A Brief History of the Man Who Robbed the Rich and Gave to the Poor
NEW ORLEANS
DID Robin Hood really exist? It is doubtful if the Kevin Costner version of the legend will throw any fresh light on the historical reality of the famous bandit. There are hints spread over 800 years - an Exchequer's guide to Yorkshire County in 1230, listing one "Robertus Hood, Fugitivus" (Robin Hood, Fugitive); a reference in "Piers Plowman" in 1377; the tales spread in 1341 by John Fordun, the Canon Aberdeen, Scotland; and illustrated stories by Howard Pyle in 1883. The time frame of these adventures varied from the reigns of Richard I (1189-1199) to Edward II (1307-1327). Robin himself had many names, like Robyn Hode, Robert Fitzooth, and (in Sir Walter Scott's "Ivanhoe") Robin of Locksley. Today, authority Jim Lees, former president of the Robin Hood Society of Nottingham, concludes after 30 years of research that Robin was a 13th-century knight named Robert de Kyme, who lived between 1210 and 1278.
Moviemakers and audiences have never doubted Robin's existence. Every decade has had its own definitive version of the greenclad rogue.
In 1922, the immortal Douglas Fairbanks Sr., leaped and danced through Sherwood Forest in a portrayal that purists still claim is the highest flying Robin Hood of all. Errol Flynn inherited the mantle in the 1938 Warner Brothers technicolor extravaganza. (Even if Basil Rathbone's swordplay was demonstrably superior to Errol's - and was satirically reprised in Danny Kaye's "The Court Jester there is no doubting that Flynn remains the screen's handsomest brigand.)
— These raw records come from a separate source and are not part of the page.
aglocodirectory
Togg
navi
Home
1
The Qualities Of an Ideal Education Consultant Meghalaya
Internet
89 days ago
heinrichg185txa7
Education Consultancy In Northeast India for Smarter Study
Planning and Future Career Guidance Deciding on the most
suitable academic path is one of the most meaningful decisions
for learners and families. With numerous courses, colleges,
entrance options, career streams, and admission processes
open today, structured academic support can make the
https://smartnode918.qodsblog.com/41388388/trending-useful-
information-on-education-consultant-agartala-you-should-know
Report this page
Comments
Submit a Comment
Cornel Wilde, perhaps fearing comparison with Flynn, assayed the role of Robin's son, in "Bandit of Sherwood Forest" (1946). And in the 1950s, English actors Richard Greene and Richard Todd appeared in, respectively, a television series and a Walt Disney feature. Inevitably, the decade of the '70s demanded - and got - a somewhat revisionist Richard Lester version, "Robin and Marian" (with Sean Connery and Audrey Hepburn). To this writer's knowledge, it is the only version, so far, in which Robin died - o
r did he? (See the movie's final scene and make up your own mind!)
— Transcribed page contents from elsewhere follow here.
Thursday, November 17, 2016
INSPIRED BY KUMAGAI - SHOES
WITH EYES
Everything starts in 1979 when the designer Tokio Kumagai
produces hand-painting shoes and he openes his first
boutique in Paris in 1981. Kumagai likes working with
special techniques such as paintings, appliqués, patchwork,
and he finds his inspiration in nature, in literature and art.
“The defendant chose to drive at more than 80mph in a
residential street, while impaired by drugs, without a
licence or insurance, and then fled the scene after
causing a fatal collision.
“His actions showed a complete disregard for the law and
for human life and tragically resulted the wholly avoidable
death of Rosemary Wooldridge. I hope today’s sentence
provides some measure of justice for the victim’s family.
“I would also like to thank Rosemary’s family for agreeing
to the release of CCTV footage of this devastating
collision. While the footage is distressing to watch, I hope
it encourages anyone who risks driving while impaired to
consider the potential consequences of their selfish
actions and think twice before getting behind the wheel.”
For the record, there have been all kinds of exotic variations on the character. Warner Baxter made a western version in the B movie, "Robin Hood of El Dorado" (1938). Frank Sinatra's "Robin and the Seven Hoods" (1964) set the story against the backdrop of gangland Chicago. George Segal clowned his way through a TV film, "The Zany Adventures of Robin Hood" (1984). And even Chuck Jones cast Daffy Duck - fresh from his triumph in the swashbuckling "The Scarlet Pumpernickle in "Robin Hood Daffy."